After the publication of the "Logic," Mill was too big a man for the public to lose sight of.
He went his simple way, but to escape being pointed out, he kept from all crowds, and public functions were to him tabu.
When Mrs. Taylor gave birth to a baby girl, an obscure London newspaper printed, "A Malthusian Warning to the East India Company," which no doubt reflected a certain phase of public interest, but Mill continued his serene way undisturbed.
To this baby girl, Helen Taylor, Mill was always most devotedly attached. As she grew into childhood he taught her botany, and people who wanted a glimpse of Mill were advised to "look for him with a flaxen-haired little sprite of a girl any Saturday afternoon on Hampton Heath."
Mr. Taylor died in July, Eighteen Hundred Forty-nine, and in April, Eighteen Hundred Fifty-one, Mrs. Taylor and Mill were quietly married. The announcement of the marriage sent a spasm over literary England, and set the garrulous tongues a-wagging.
George Mill, a brother of John Stuart, with unconscious humor placed himself on record thus, "Mrs. Taylor was never to anybody else what she was to John." Bishop Spalding once wrote out this strange, solemn, emasculate proposition, "Mill's 'Autobiography' contains proof that a soul, with an infinite craving for God, not finding Him, will worship anything—a woman, a memory!"
This almost makes one think that the good Bishop was paraphrasing and reversing Voltaire's remark, "When a woman no longer finds herself acceptable to man she turns to God."

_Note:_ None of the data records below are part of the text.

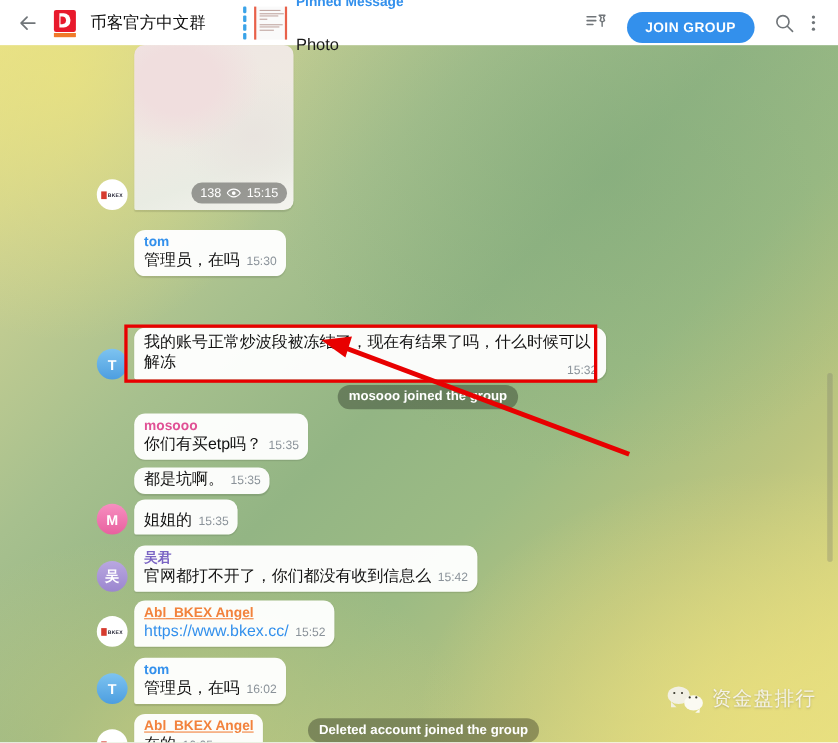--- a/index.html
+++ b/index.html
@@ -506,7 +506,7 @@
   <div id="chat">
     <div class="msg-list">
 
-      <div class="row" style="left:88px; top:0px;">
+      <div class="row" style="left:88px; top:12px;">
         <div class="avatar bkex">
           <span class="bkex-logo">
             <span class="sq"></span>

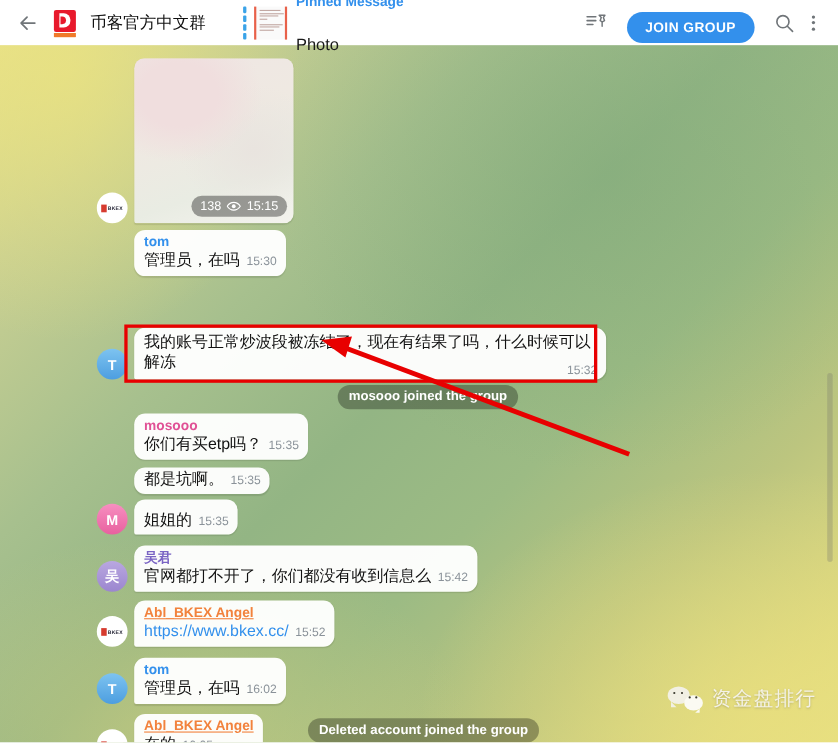--- a/index.html
+++ b/index.html
@@ -545,7 +545,6 @@
       <div class="row" style="left:88px; top:335px;">
         <div class="avatar spacer"></div>
         <div class="bubble" style="border-bottom-left-radius:10px;">
-          <div class="sender c-pink">mosooo</div>
           <span class="btext">你们有买etp吗？</span><span class="time">15:35</span>
         </div>
       </div>

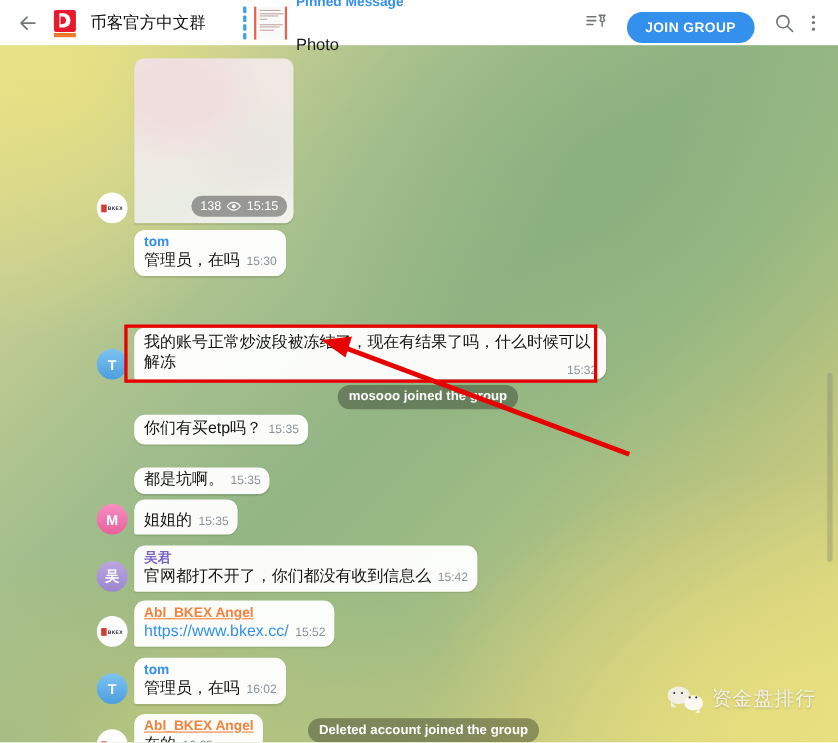--- a/index.html
+++ b/index.html
@@ -558,7 +558,7 @@
 
       <div class="row" style="left:88px; top:413px;">
         <div class="avatar pink">M</div>
-        <div class="bubble" style="padding-top:10px; padding-bottom:3px;">
+        <div class="bubble" style="padding-top:2px; padding-bottom:3px;">
           <span class="btext">姐姐的</span><span class="time">15:35</span>
         </div>
       </div>

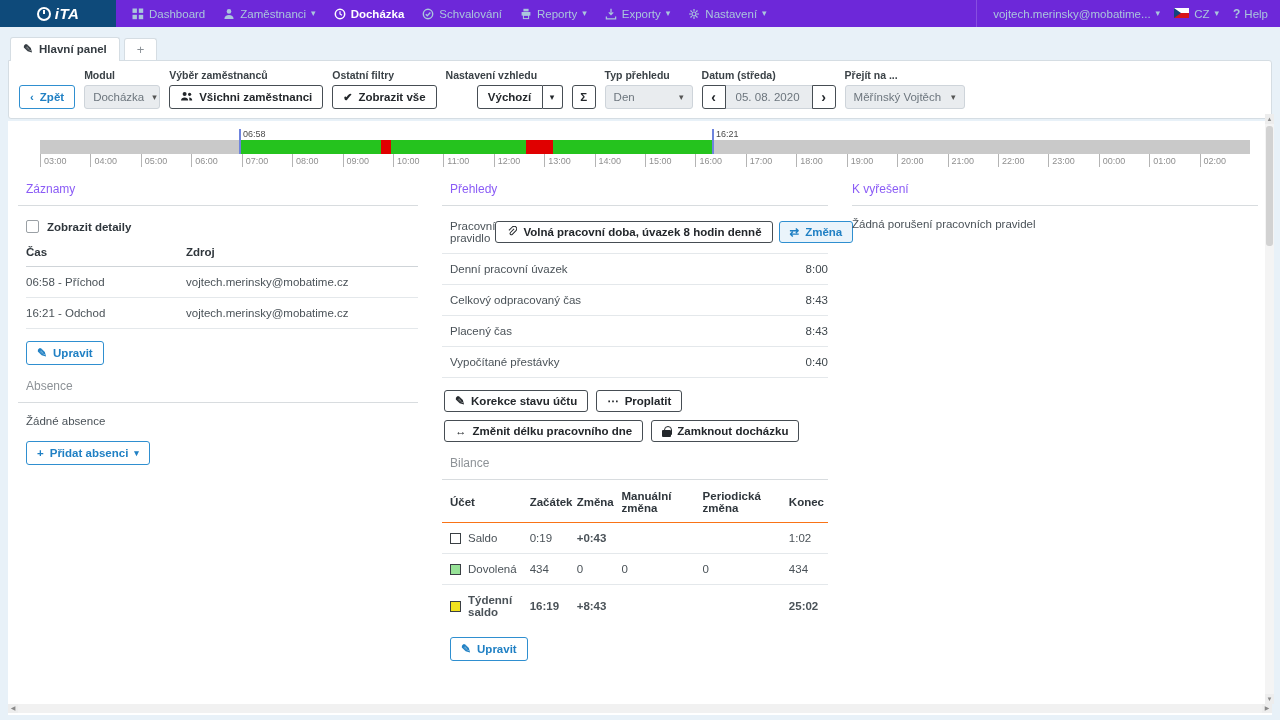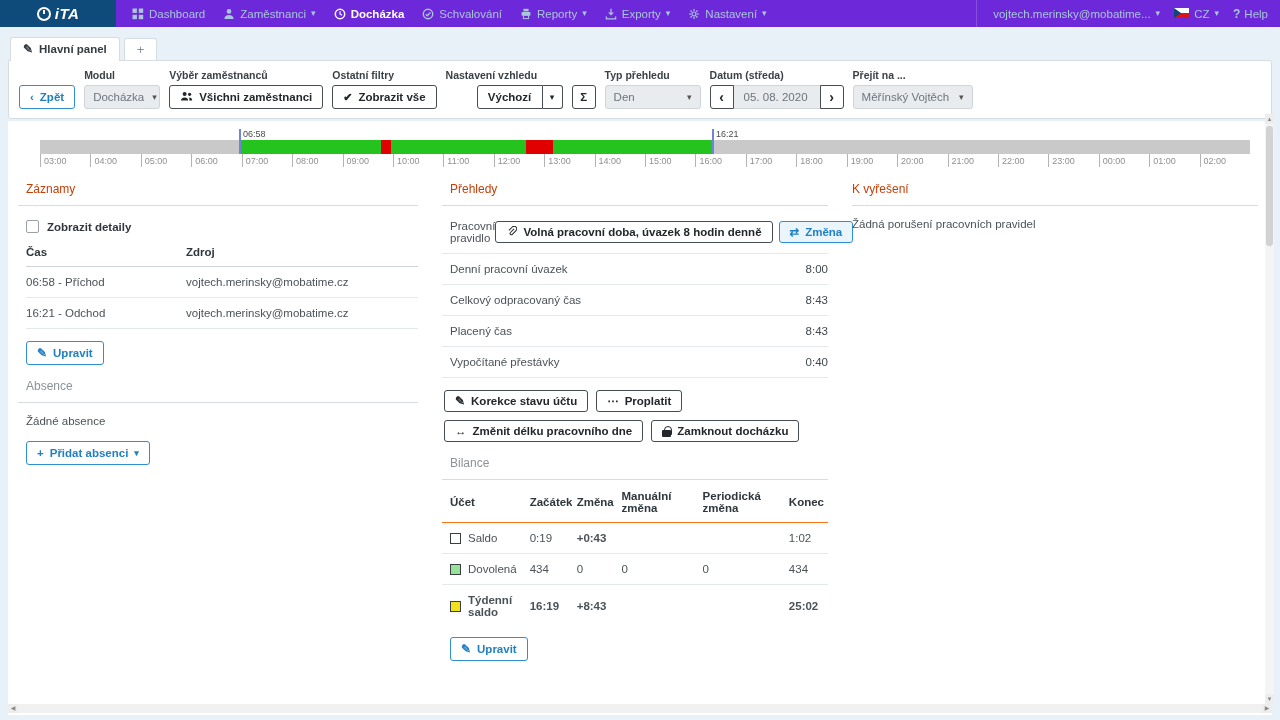--- a/index.html
+++ b/index.html
@@ -268,7 +268,7 @@
     <button class="btn btn-dark btn-square">Σ</button>
     <div class="tgroup">
       <div class="tlabel">Typ přehledu</div>
-      <div class="sel" style="width:96px">
+      <div class="sel" style="width:88px">
         <span>Den</span>
         <span class="caret">▾</span>
       </div>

What the world thought of Mill's wife is not vital—what he thought of her, certainly was. I quote from the "Autobiography," which Edward Everett Hale calls "two lives in one—written by one of them":
Between the time of which I have now spoken, and the present, took place the most important events of my life.
The first of these was my marriage to the lady whose incomparable worth had made her friendship the greatest source to me both of happiness and of improvement. For seven and a half years that blessing was mine; for seven and a half only! I can say nothing which could describe, even in the faintest manner, what that loss was, and is. But because I know that she would have wished it, I endeavor to make the best of what life I have left, and to work on for her purposes with such diminished strength as can be derived from the thoughts of her, and communion with her memory.